Dans ces pourparlers, ouverts en principe vendredi dernier, Alghabass et ses hommes auront en face les responsables du Gatia, notamment El Hadj Gamou et Fahad Ag Almahmoud, ainsi que les représentants de l’Etat, de la Plateforme et de la Médiation.
Que se passe-t-il à Kidal pour nécessiter de drainer un tel aréopage d’acteurs autour de la Médiation ? Rappel.
La CMA et le Gatia s’étaient affronté les 21 et 22 juillet derniers dans la ville de Kidal, à l’arme lourde.
Les deux camps avaient remis ça le 30 juillet à une quarantaine de kilomètres à l’est de la ville.
Le 31 juillet, la Minusma annonce avoir mis en place un « dispositif d’interposition pour éviter des combats » à Kidal, ainsi qu’un « dispositif d’observation » pour contrôler les accès à la ville et éviter ces combats, qui viennent à nouveau violer le cessez-le-feu accepté par la CMA et la Plateforme dans le cadre de l’Accord pour la paix et la réconciliation de mai-juin 2015.
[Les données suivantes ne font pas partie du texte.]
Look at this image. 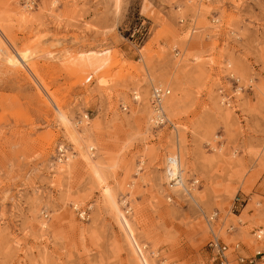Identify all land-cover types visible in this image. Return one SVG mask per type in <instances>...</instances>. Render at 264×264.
Listing matches in <instances>:
<instances>
[{"label":"rangeland","instance_id":"rangeland-1","mask_svg":"<svg viewBox=\"0 0 264 264\" xmlns=\"http://www.w3.org/2000/svg\"><path fill=\"white\" fill-rule=\"evenodd\" d=\"M213 239L264 264V0H0V264H210Z\"/></svg>","mask_w":264,"mask_h":264},{"label":"bare ground","instance_id":"bare-ground-1","mask_svg":"<svg viewBox=\"0 0 264 264\" xmlns=\"http://www.w3.org/2000/svg\"><path fill=\"white\" fill-rule=\"evenodd\" d=\"M20 14H22V13H20ZM20 18L22 19H24L25 18V16H23V15H20ZM51 55V54H50ZM51 58H53L52 56H51ZM151 85L150 86H152L151 87V90H150V94H149V104H150V111H151V114H150V118H149V124L153 127V128H157V127H161V126H163V125H165L166 123H167V119H166V115H165V111H164V106H163V104H164V101L166 100V98L169 96V94H170V91L167 89V88H165V87H162V86H160V85H156V86H153L152 85V83H150ZM161 89V90H163L164 91V94H163V96H162V100H161V107H160V111L161 112H158L156 109H155V107L153 106V104H152V95H153V89ZM132 101L134 102V103H139L140 102V96L138 95V93L137 92H132ZM223 103H227V101H225V98H223ZM148 108V107H147ZM122 109L124 110V111H126L127 110V107H122ZM149 111V112H150ZM163 119H165V122H164V124L163 125H161V124H158L159 123V121H162ZM217 145L218 146H220V144H219V142H217ZM90 148H92V147H90ZM89 148V149H90ZM210 150H213V151H217V148H216V145H214V147L213 148H209ZM219 150V149H218ZM90 151H93V149H90ZM70 156V155H69ZM68 155H67V150L66 149H64V147H60V148H58L57 149V160H58V162L59 163H66L67 162V165L66 166H63V167H61V168H66V169H70V167H68V157H69ZM73 159V158H72ZM70 161V160H69ZM64 169H62V170H60L61 172L62 171H66V170H64ZM140 170V169H139ZM180 175H179V173L178 172H175L170 178H167V187H168V189L173 193H175V192H177L178 190H179V188H182V183H181V181H179V179H180V177H179ZM172 181V182H171ZM197 184V181L196 180H191L190 182H189V184L187 185V187H186V189H185V191H186V193L187 194H190V192L192 191V190H194V188H195V185ZM128 197H124V198H121V201H120V204H121V212H120V216H119V218H120V221L123 223L124 222V220L130 215L129 214V212L131 211V204H130V202L128 201V199H127ZM167 198V200L168 201H171V199H172V197H170V196H167L166 197ZM124 209H123V208ZM76 209V208H75ZM78 209V208H77ZM79 214H80V218H82V219H85V216L87 215L88 216V209H85V210H79ZM124 224V223H123ZM258 234L256 235V239H257V236H260L259 237V239L261 238V235H262V232H257ZM217 240V239H216ZM221 243V242H220ZM222 244H224V243H222ZM225 245V244H224ZM227 246V251H226V257H227V262L226 263H223V264H237V260H236V258H234V256H236V255H239L237 252H235L234 250H235V248L236 249H240V246H239V244H236L234 247H233V250H232V248L230 247V246H228V245H226ZM144 249H145V247H143ZM234 251V252H233ZM257 251H259V250H257ZM257 251H255V252H257ZM233 252V253H232ZM209 263L210 264H213L212 263V261H211V259L209 258ZM161 264H163V262L161 263Z\"/></svg>","mask_w":264,"mask_h":264},{"label":"built area","instance_id":"built-area-1","mask_svg":"<svg viewBox=\"0 0 264 264\" xmlns=\"http://www.w3.org/2000/svg\"><path fill=\"white\" fill-rule=\"evenodd\" d=\"M146 34H147V28H145V26H143L142 23L137 25L132 32V35L136 36V41L139 44L142 43ZM163 94H164L163 90L158 89V88L153 89L152 104L158 112H161L160 107H161V100H162ZM221 97H224L225 101H231V97H229L226 94L222 95ZM164 122H165V119H163L162 121H159L158 124L163 125ZM243 204H244V201L239 196H235L233 199V203H232V212L236 211L239 208H243ZM259 237L260 236H257V239H259ZM207 247L209 250V258L211 259L213 264H223L227 262V257H226L227 246L226 245L220 243L216 239H213L212 241L208 242ZM234 251L236 252V248ZM262 253H263L262 251H257L254 253L253 256L244 257L241 255H236L235 258L237 260V264H256L257 259H261Z\"/></svg>","mask_w":264,"mask_h":264}]
</instances>
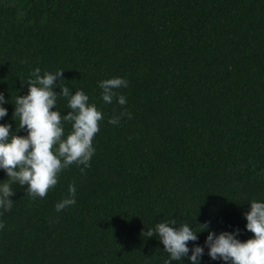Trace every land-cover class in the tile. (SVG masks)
Listing matches in <instances>:
<instances>
[{
    "label": "trees",
    "instance_id": "1",
    "mask_svg": "<svg viewBox=\"0 0 264 264\" xmlns=\"http://www.w3.org/2000/svg\"><path fill=\"white\" fill-rule=\"evenodd\" d=\"M36 68L64 71L53 91H83L103 119L89 166L61 170L44 198L0 169L14 192L11 210L0 207V264H166L155 228L172 220L198 239L171 264H192L196 246L199 264H226L208 255L209 232L253 238L245 213L264 203V0H0V124L19 136L15 102ZM111 78L128 81L116 90L123 106L102 99L99 82ZM68 99L52 109L62 118ZM62 127L66 138L71 122ZM69 185L76 203L57 212Z\"/></svg>",
    "mask_w": 264,
    "mask_h": 264
},
{
    "label": "clouds",
    "instance_id": "2",
    "mask_svg": "<svg viewBox=\"0 0 264 264\" xmlns=\"http://www.w3.org/2000/svg\"><path fill=\"white\" fill-rule=\"evenodd\" d=\"M64 71L55 74L40 75L36 68L32 75L34 80L28 82V94L17 96L13 115L19 116V129L27 130V136H19L11 132V125L0 124V169H4L8 179L18 181L21 186L27 185V193L31 197L44 198L48 190L57 184V175L61 170L76 163L89 166L94 154L92 145L95 134L99 132V122L103 119L102 113L95 104H89V97L83 91L70 94L67 86L59 84L61 93L53 91L57 80H62ZM128 81L123 78H111L99 82L102 89V99L111 104L113 98L123 106L126 99L116 91L126 88ZM58 96L67 97L68 107L71 109L63 118L56 107ZM7 103L0 93V104ZM7 115V110L0 106V118ZM131 118V113H122ZM62 119L71 122V131L65 137ZM119 116L109 119V123L116 125ZM58 146V147H57ZM84 168H81V172ZM76 188L69 185V197L56 204V211L74 206ZM14 192L8 183L0 184V207L10 211L13 202L9 199ZM246 229L253 234V238L241 242L235 238L237 233L222 232L215 235L209 232L205 244L209 248L208 255L213 259H222L226 264H264V203L252 201L250 211L245 213ZM171 224V226H170ZM176 221L170 223L158 222L155 231L162 241L165 251L171 261H179L189 253L188 242H195L198 237L188 224L174 227ZM206 230L207 223L201 225ZM4 225L0 223V228ZM201 232V231H200ZM148 237L153 231L148 229ZM204 249L196 246L192 249L189 260L192 264H199Z\"/></svg>",
    "mask_w": 264,
    "mask_h": 264
}]
</instances>
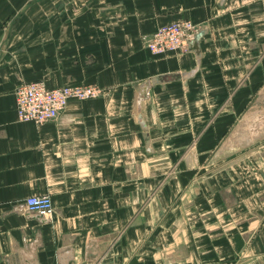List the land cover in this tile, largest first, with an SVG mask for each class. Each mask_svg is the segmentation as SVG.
Wrapping results in <instances>:
<instances>
[{
  "label": "crops",
  "instance_id": "1",
  "mask_svg": "<svg viewBox=\"0 0 264 264\" xmlns=\"http://www.w3.org/2000/svg\"><path fill=\"white\" fill-rule=\"evenodd\" d=\"M2 44L0 264H264V0H0ZM31 81L103 93L23 121Z\"/></svg>",
  "mask_w": 264,
  "mask_h": 264
},
{
  "label": "built area",
  "instance_id": "2",
  "mask_svg": "<svg viewBox=\"0 0 264 264\" xmlns=\"http://www.w3.org/2000/svg\"><path fill=\"white\" fill-rule=\"evenodd\" d=\"M198 34L200 26L189 19H181L159 26L146 38V47L154 54L187 51ZM97 84L66 85L49 88L42 81H31L16 90V111L23 121L43 123L56 119L72 98L88 99L101 95ZM30 213L51 217L54 213L52 198L47 194H33L25 199Z\"/></svg>",
  "mask_w": 264,
  "mask_h": 264
},
{
  "label": "water",
  "instance_id": "3",
  "mask_svg": "<svg viewBox=\"0 0 264 264\" xmlns=\"http://www.w3.org/2000/svg\"><path fill=\"white\" fill-rule=\"evenodd\" d=\"M200 37V34H198V36H197V38L193 41V42H191V44H190V48H192V46L193 45H195L196 44V41H197V39ZM2 49H3V44L1 45V47H0V55H1V53H2ZM181 76L182 75H180V74H178V73H170V74H162V75H158V76H156V77H154L153 79H152V83H156V82H161V81H163V80H169V79H179V78H181ZM149 85H150V83H147L145 86H144V92L147 90V88L149 87ZM247 143H249V142H247Z\"/></svg>",
  "mask_w": 264,
  "mask_h": 264
}]
</instances>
Avec cette assurance de la Mission onusienne, l’on pensait les armes rangées pour de bon. Mais, à la surprise générale, de nouveaux combats ont éclaté mardi dernier entre les deux camps. Ce sont les combattants de la CMA, à bord d’une longue colonne de véhicules (entre 40 et 80) qui sont allés attaquer les positions du Gatia à 65 km de Kidal. La riposte fut brutale, et même très brutale. Bilan provisoire très lourd. On avance 30 morts du côté de la CMA, plus 7 véhicules calcinés et 3 véhicules abandonnés. La Plateforme perd 2 hommes et des blessés.
Comment cette attaque du 9 août a-t-elle pu se faire ? Le dispositif d’interposition de la Minusma est mis en cause. Le secrétaire général du Gatia, Fahad Ag Almahmoud, interrogé par notre confrère Jeune Afrique, pointe du doigt la Mission de l’ONU au Mali qui avait pourtant donné toutes les garanties données ; or les combats se sont dérouler à Edjarer, assez loin de Kidal pour qu’une file de plus de 50 véhicules ne passent inaperçue. « La Minusma nous a invités à ne pas rentrer dans la ville de Kidal et a garanti qu’elle ne laisserait pas les autres s’organiser pour nous attaquer », a-t-il dit.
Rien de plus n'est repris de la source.